→ Description of the task
Update the lines below so that every "Annual Awards" becomes "Yearly Awards", keeping everything else the same. Return only the text of the lines, with the pictures left out.

→ Record extracts
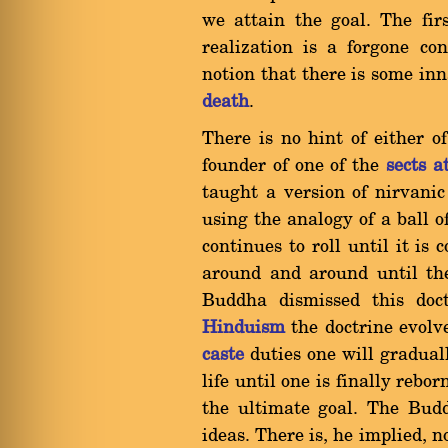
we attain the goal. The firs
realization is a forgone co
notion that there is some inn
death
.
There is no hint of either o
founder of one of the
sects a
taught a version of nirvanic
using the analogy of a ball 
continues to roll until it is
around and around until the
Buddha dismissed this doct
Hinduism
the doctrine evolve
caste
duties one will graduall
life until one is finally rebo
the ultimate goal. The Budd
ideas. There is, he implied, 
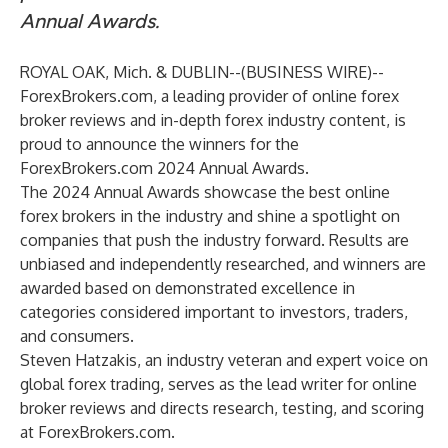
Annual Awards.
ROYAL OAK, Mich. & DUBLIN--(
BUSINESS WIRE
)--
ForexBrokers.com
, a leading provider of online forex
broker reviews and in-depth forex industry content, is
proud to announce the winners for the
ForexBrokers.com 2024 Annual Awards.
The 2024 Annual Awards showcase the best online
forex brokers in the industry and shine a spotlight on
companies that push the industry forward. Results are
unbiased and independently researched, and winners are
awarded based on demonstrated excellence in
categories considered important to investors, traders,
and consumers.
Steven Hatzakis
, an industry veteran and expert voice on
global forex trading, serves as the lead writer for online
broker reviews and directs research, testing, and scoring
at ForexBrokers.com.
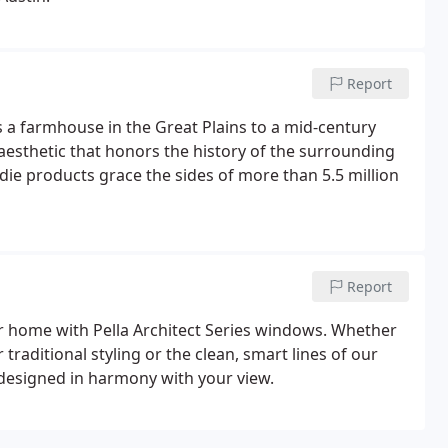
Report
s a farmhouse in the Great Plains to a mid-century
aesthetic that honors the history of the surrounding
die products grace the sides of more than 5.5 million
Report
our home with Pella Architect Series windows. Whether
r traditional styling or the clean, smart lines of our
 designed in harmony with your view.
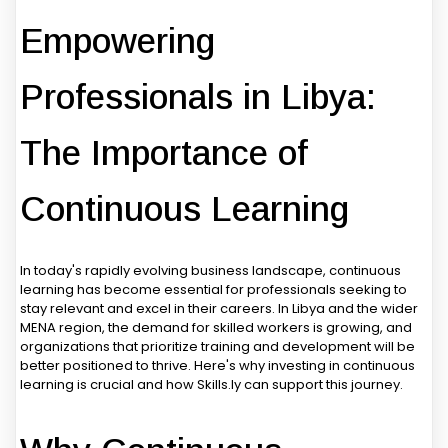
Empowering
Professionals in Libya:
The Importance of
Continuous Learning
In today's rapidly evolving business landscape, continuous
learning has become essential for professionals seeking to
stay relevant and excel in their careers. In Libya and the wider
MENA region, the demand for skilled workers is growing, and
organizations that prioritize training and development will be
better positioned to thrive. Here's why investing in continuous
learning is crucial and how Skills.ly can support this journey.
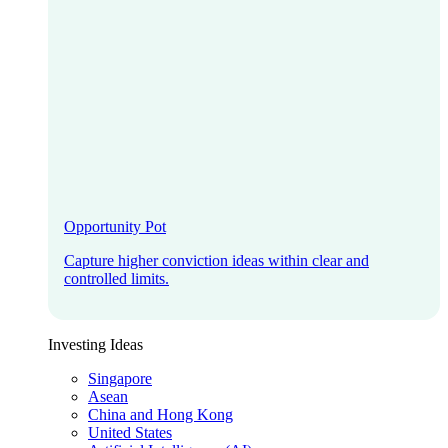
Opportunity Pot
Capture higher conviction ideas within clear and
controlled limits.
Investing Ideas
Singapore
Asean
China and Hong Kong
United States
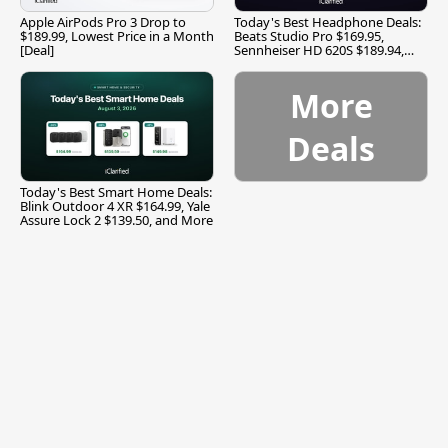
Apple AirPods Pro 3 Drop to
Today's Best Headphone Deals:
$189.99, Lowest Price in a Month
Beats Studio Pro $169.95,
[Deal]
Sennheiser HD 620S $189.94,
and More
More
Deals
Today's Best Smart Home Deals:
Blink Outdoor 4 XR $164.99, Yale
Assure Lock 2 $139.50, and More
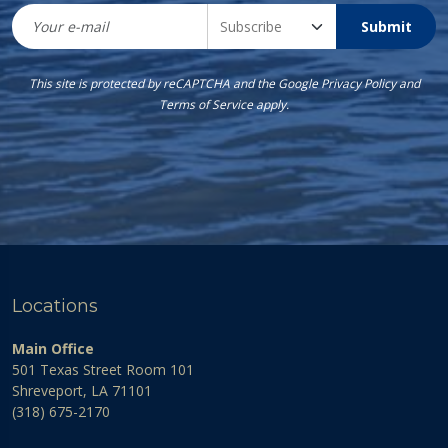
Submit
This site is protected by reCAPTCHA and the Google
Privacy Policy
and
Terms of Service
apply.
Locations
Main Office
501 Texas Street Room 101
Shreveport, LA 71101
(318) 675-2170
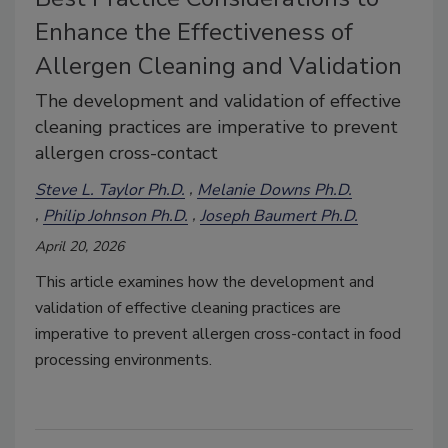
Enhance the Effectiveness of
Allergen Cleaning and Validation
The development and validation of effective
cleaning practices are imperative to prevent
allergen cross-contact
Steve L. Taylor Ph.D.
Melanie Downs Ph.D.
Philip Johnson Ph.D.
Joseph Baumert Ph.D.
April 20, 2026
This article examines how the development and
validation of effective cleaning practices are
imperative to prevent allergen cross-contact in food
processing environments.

→ Result of the exercise
we attain the goal. The firs
realization is a forgone co
notion that there is some inn
death
.
There is no hint of either o
founder of one of the
sects a
taught a version of nirvanic
using the analogy of a ball 
continues to roll until it is
around and around until the
Buddha dismissed this doct
Hinduism
the doctrine evolve
caste
duties one will graduall
life until one is finally rebo
the ultimate goal. The Budd
ideas. There is, he implied, 
Yearly Awards.
ROYAL OAK, Mich. & DUBLIN--(
BUSINESS WIRE
)--
ForexBrokers.com
, a leading provider of online forex
broker reviews and in-depth forex industry content, is
proud to announce the winners for the
ForexBrokers.com 2024 Yearly Awards.
The 2024 Yearly Awards showcase the best online
forex brokers in the industry and shine a spotlight on
companies that push the industry forward. Results are
unbiased and independently researched, and winners are
awarded based on demonstrated excellence in
categories considered important to investors, traders,
and consumers.
Steven Hatzakis
, an industry veteran and expert voice on
global forex trading, serves as the lead writer for online
broker reviews and directs research, testing, and scoring
at ForexBrokers.com.
Report
s a farmhouse in the Great Plains to a mid-century
aesthetic that honors the history of the surrounding
die products grace the sides of more than 5.5 million
Report
our home with Pella Architect Series windows. Whether
r traditional styling or the clean, smart lines of our
 designed in harmony with your view.
Empowering
Professionals in Libya:
The Importance of
Continuous Learning
In today's rapidly evolving business landscape, continuous
learning has become essential for professionals seeking to
stay relevant and excel in their careers. In Libya and the wider
MENA region, the demand for skilled workers is growing, and
organizations that prioritize training and development will be
better positioned to thrive. Here's why investing in continuous
learning is crucial and how Skills.ly can support this journey.
Opportunity Pot
Capture higher conviction ideas within clear and
controlled limits.
Investing Ideas
Singapore
Asean
China and Hong Kong
United States
Apple AirPods Pro 3 Drop to
Today's Best Headphone Deals:
$189.99, Lowest Price in a Month
Beats Studio Pro $169.95,
[Deal]
Sennheiser HD 620S $189.94,
and More
More
Deals
Today's Best Smart Home Deals:
Blink Outdoor 4 XR $164.99, Yale
Assure Lock 2 $139.50, and More
Submit
This site is protected by reCAPTCHA and the Google
Privacy Policy
and
Terms of Service
apply.
Locations
Main Office
501 Texas Street Room 101
Shreveport, LA 71101
(318) 675-2170
Enhance the Effectiveness of
Allergen Cleaning and Validation
The development and validation of effective
cleaning practices are imperative to prevent
allergen cross-contact
Steve L. Taylor Ph.D.
Melanie Downs Ph.D.
Philip Johnson Ph.D.
Joseph Baumert Ph.D.
April 20, 2026
This article examines how the development and
validation of effective cleaning practices are
imperative to prevent allergen cross-contact in food
processing environments.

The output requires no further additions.